Coalesced Hashing Deletion Algorithm

Can someone show me an example of deletion algorithm for a coalesced chained hash table?

My insertion algorithm is like this:

Insert (key) 
    int p = hash(key)
    if d[p] = NIL then
        d[p] = key
        next[p] = NIL
    else
        while next[p] != NIL 
            p = next[p]
        endwhile
        td[firstEmpty] = key
        next[p] = firstEmpty
        next[firstEmpty] = NIL
    endif
    UpdateFirstEmpty(); //sets firstEmpty to first empty slot with lowest index
endInsert

Let's say the number of slots in the table is 13. The hash function returns Key%13.

    Keys | 5 | 18 | 16 | 15 | 13 | 31 | 26 |      
Hash(key)| 5 |  5 |  3 |  2 |  0 |  5 |  0 |

After inserting them in this order my table would look something like this:

index|  0|  1|  2|  3|  4|  5|  6|  7|  8|  9| 10| 11| 12|
    d| 18| 13| 15| 16| 31|  5| 26| -1| -1| -1| -1| -1| -1|
 next|  1|  4| -1| -1|  6|  0| -1| -1| -1| -1| -1| -1| -1|

where -1 = NIL

If someone could explain to me what I should be trying to do when removing keys without breaking the chains even if it's in words I would really appreciate it.

Thanks

EDIT -: I think I finally got it.. I'm using the same technique I used when deleting an item from a open addressed hash table.

This is how it goes:

Search for key position and it's predecessor 开发者_Go百科pp
    if key is found at position p
        if pp != NIL then 
             next[pp] = NIL  
        d[p] = NIL           //deletes the key
        p = next[p]          //move position to next value in the chain
        UpdateFirstEmpty()
        while d[p] != NIL do
            temp = d[p]      //save value
            d[p] = NIL       //delete value 
            p = next[p]      //move position to next value in chain
            UpdateFirstEmpty()
            Insert(temp)     //insert the value in the list again
        endwhile
   endif
endalg

index|  0|  1|  2|  3|  4|  5|  6|  7|  8|  9| 10| 11| 12|
    d| 18| 13| 15| 16| 31|  5| 26| -1| -1| -1| -1| -1| -1|
 next|  1|  4| -1| -1|  6|  0| -1| -1| -1| -1| -1| -1| -1|
firstFree: 7

delete 18

index|  0|  1|  2|  3|  4|  5|  6|  7|  8|  9| 10| 11| 12|
    d| 13| 31| 15| 16| 26|  5| -1| -1| -1| -1| -1| -1| -1|
 next|  4| -1| -1| -1| -1|  1| -1| -1| -1| -1| -1| -1| -1|
firstFree: 6

delete 13

index|  0|  1|  2|  3|  4|  5|  6|  7|  8|  9| 10| 11| 12|
    d| 26| 31| 15| 16| -1|  5| -1| -1| -1| -1| -1| -1| -1|
 next| -1| -1| -1| -1| -1|  1| -1| -1| -1| -1| -1| -1| -1|
firstFree: 4

delete 26

index|  0|  1|  2|  3|  4|  5|  6|  7|  8|  9| 10| 11| 12|
    d| -1| 31| 15| 16| -1|  5| -1| -1| -1| -1| -1| -1| -1|
 next| -1| -1| -1| -1| -1|  1| -1| -1| -1| -1| -1| -1| -1|
firstFree: 0

I don't think this is the right way to be doing it, but it seems to be working. Anyway, I hope will help someone in the future.
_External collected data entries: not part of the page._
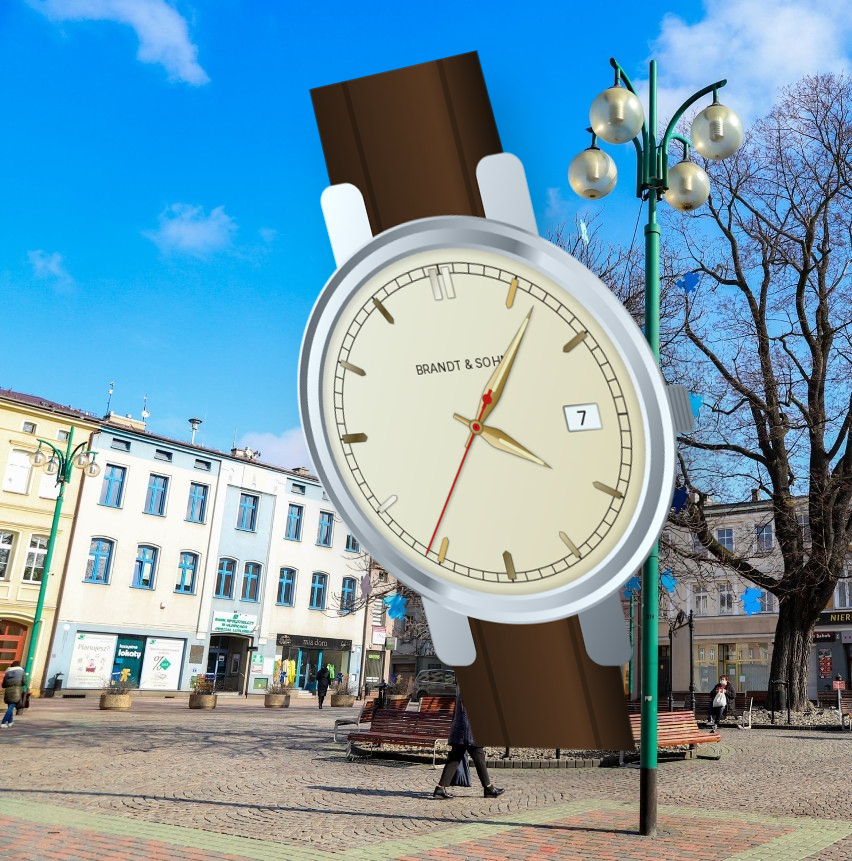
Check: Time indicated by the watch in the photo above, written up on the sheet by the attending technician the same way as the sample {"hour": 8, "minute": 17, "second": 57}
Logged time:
{"hour": 4, "minute": 6, "second": 36}
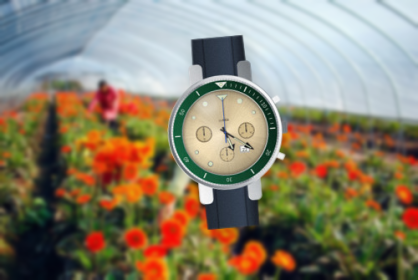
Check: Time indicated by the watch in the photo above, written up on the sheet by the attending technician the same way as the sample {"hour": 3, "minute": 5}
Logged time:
{"hour": 5, "minute": 21}
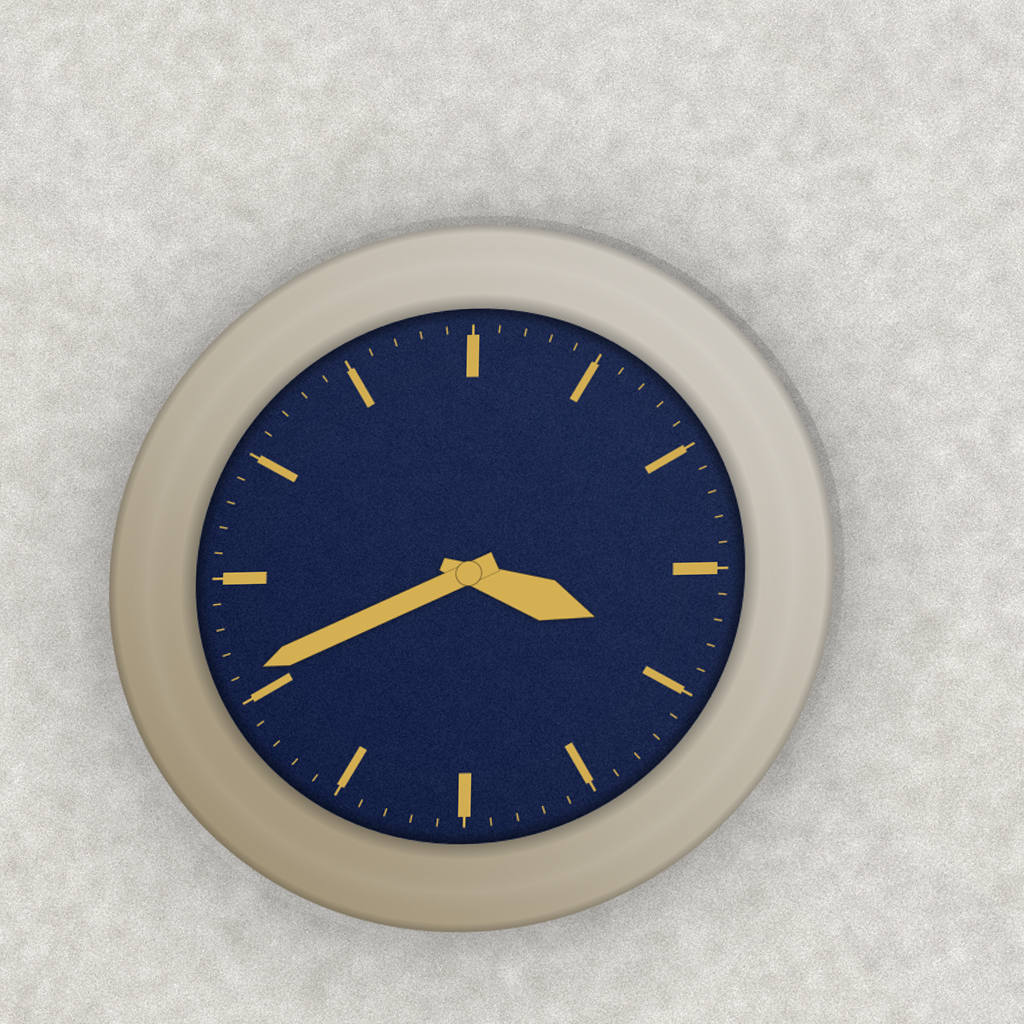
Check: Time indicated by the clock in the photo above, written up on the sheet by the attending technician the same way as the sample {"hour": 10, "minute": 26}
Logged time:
{"hour": 3, "minute": 41}
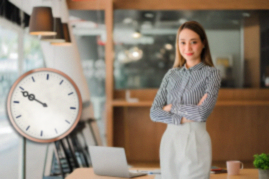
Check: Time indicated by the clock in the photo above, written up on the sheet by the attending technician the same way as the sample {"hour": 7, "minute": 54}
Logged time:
{"hour": 9, "minute": 49}
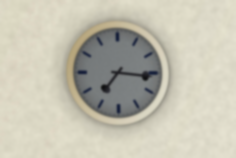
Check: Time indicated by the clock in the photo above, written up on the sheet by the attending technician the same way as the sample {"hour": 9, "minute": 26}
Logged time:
{"hour": 7, "minute": 16}
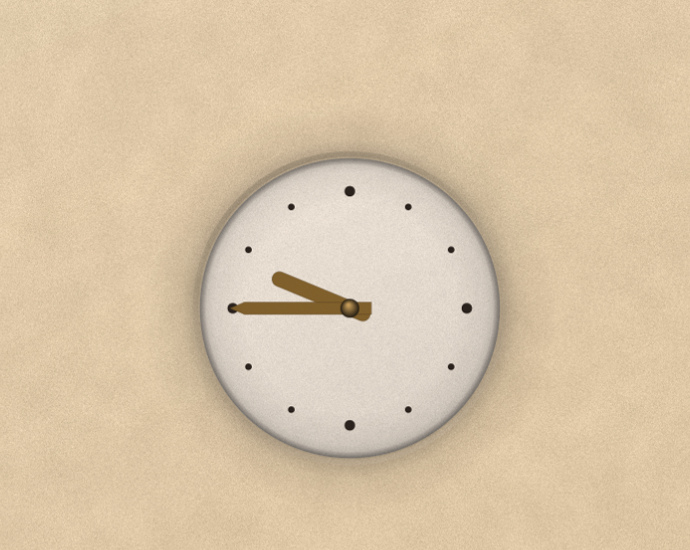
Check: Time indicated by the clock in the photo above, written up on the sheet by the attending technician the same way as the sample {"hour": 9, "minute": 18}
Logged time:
{"hour": 9, "minute": 45}
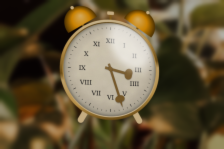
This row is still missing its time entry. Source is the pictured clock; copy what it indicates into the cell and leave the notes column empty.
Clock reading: 3:27
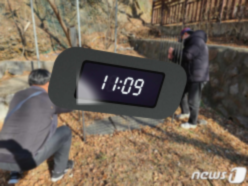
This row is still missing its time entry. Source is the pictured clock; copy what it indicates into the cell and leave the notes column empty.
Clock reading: 11:09
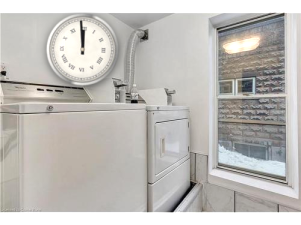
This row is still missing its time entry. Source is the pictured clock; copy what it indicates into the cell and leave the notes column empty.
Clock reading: 11:59
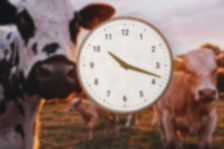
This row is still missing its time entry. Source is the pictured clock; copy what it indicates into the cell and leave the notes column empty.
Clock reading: 10:18
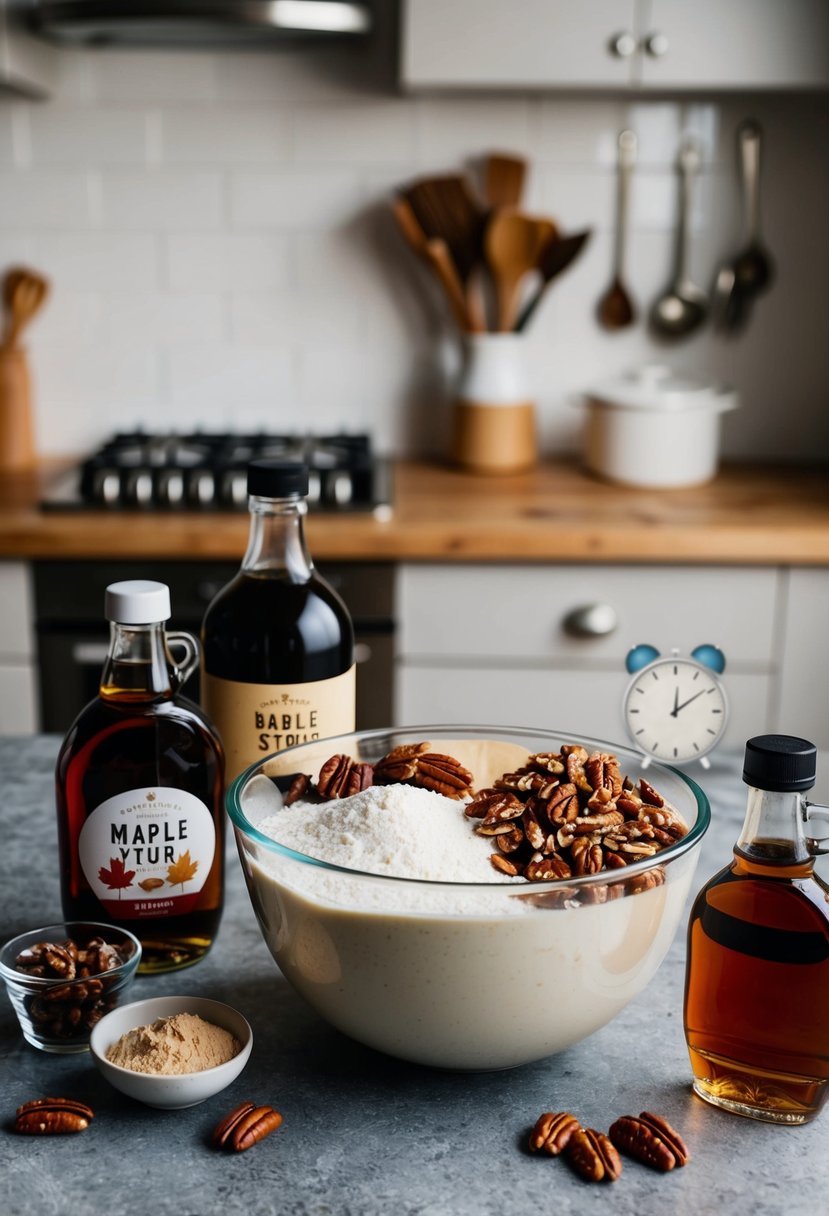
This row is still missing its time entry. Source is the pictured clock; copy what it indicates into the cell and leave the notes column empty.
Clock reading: 12:09
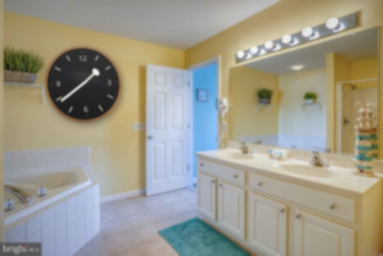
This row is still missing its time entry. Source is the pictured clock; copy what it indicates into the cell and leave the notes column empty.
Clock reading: 1:39
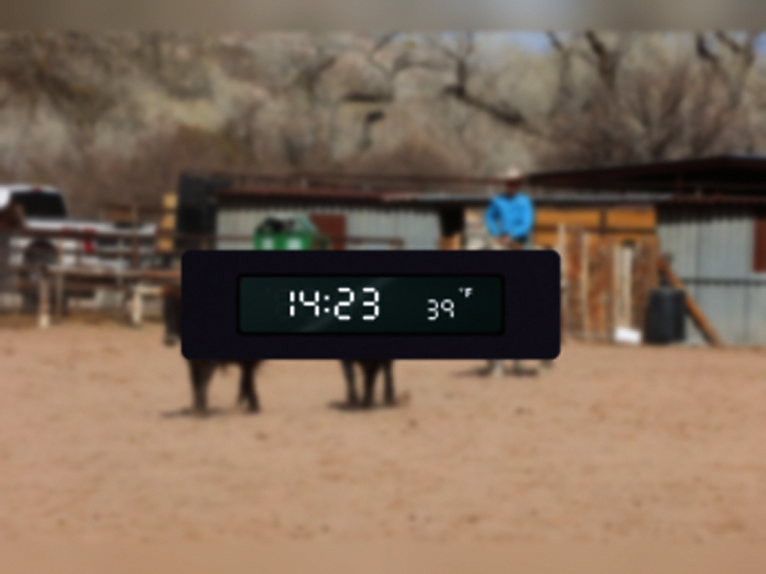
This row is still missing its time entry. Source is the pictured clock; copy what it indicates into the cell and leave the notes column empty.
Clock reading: 14:23
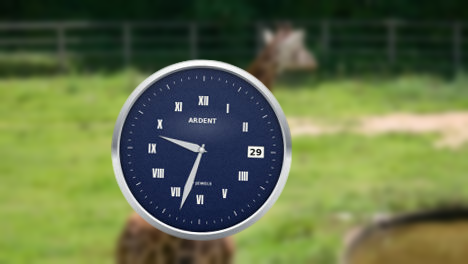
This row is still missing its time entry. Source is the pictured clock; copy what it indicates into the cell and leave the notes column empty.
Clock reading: 9:33
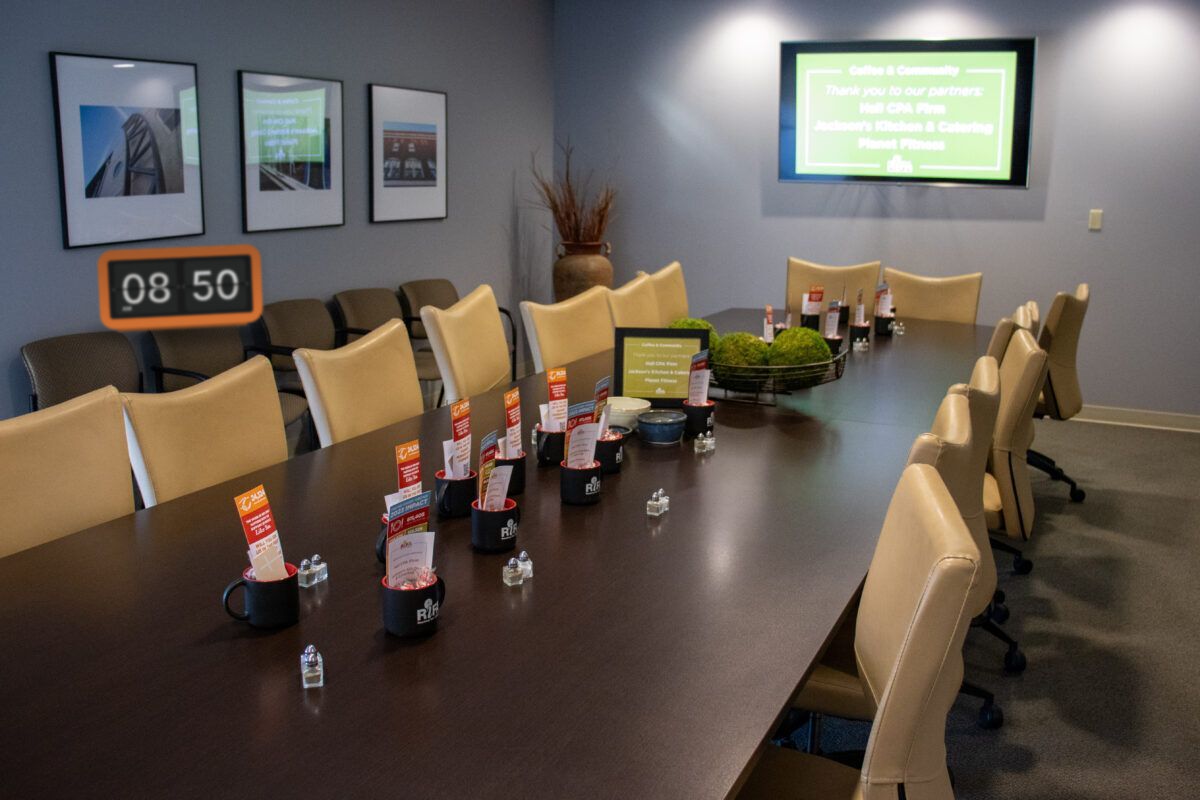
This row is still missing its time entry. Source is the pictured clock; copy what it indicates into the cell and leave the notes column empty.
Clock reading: 8:50
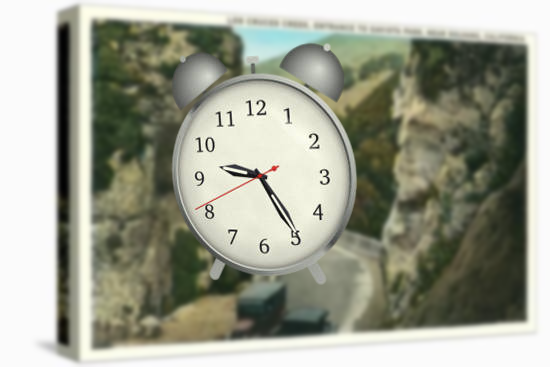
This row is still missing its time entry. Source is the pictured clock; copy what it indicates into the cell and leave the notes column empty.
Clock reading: 9:24:41
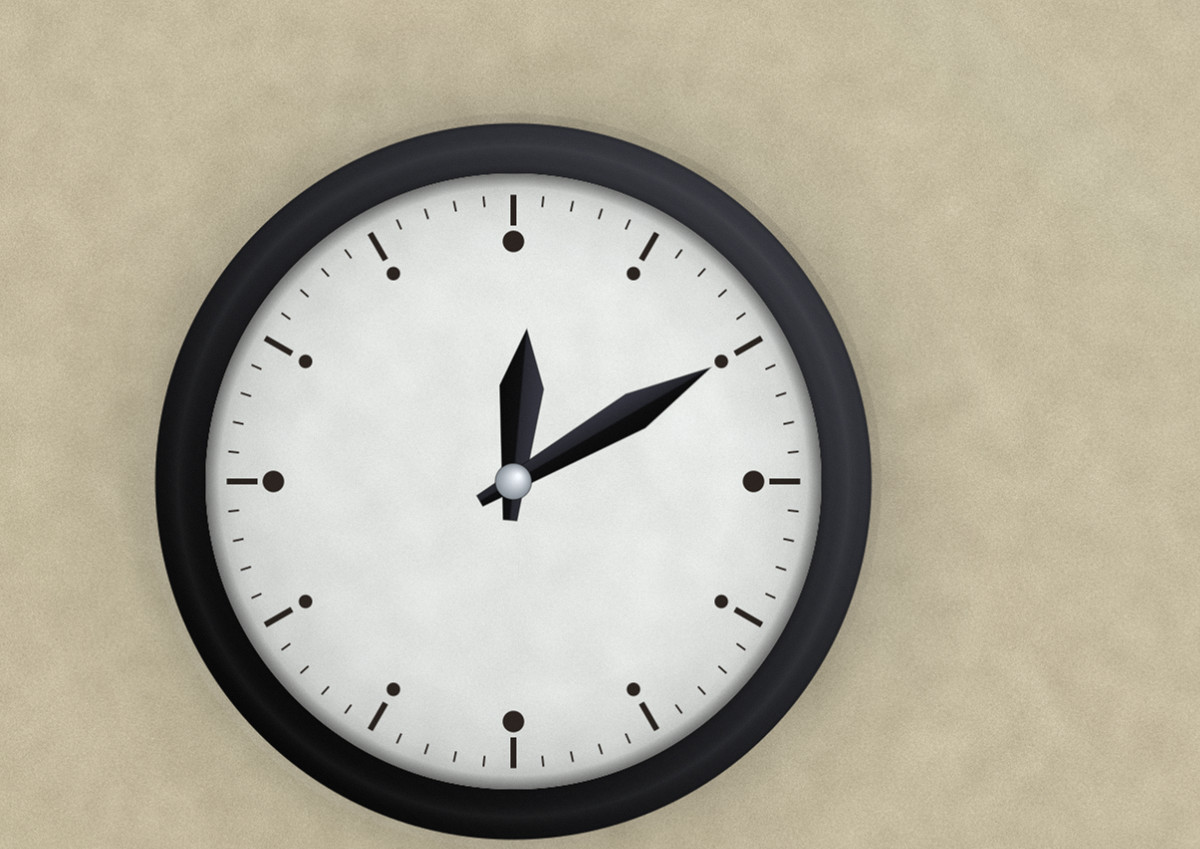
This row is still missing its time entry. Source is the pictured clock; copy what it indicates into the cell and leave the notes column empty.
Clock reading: 12:10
One thing we can do to simplify the deletion is something like this: suppose PP is the parent of node P(to be deleted ). Since we know that coalesced hashing is combination of linear probing and chaining.So instead of sucking all the chain elements after P upwards ,we can simply put NULL in data and next section of P and ppopulate Next[PP] to Next[p]. So next time when hash function maps some key to this location it can simply put it in there.The algorithms looks like this: Deletion:

Next[PP]=Next[P];  //as simple as deletion in link list without deleting node here
D[P]=NULL;
Next[P]=NULL;

And we are done. Now linear probing (in case of collision) will follow the next pointer in each colliding node , and not the immediately next free position to coalesce it into chain.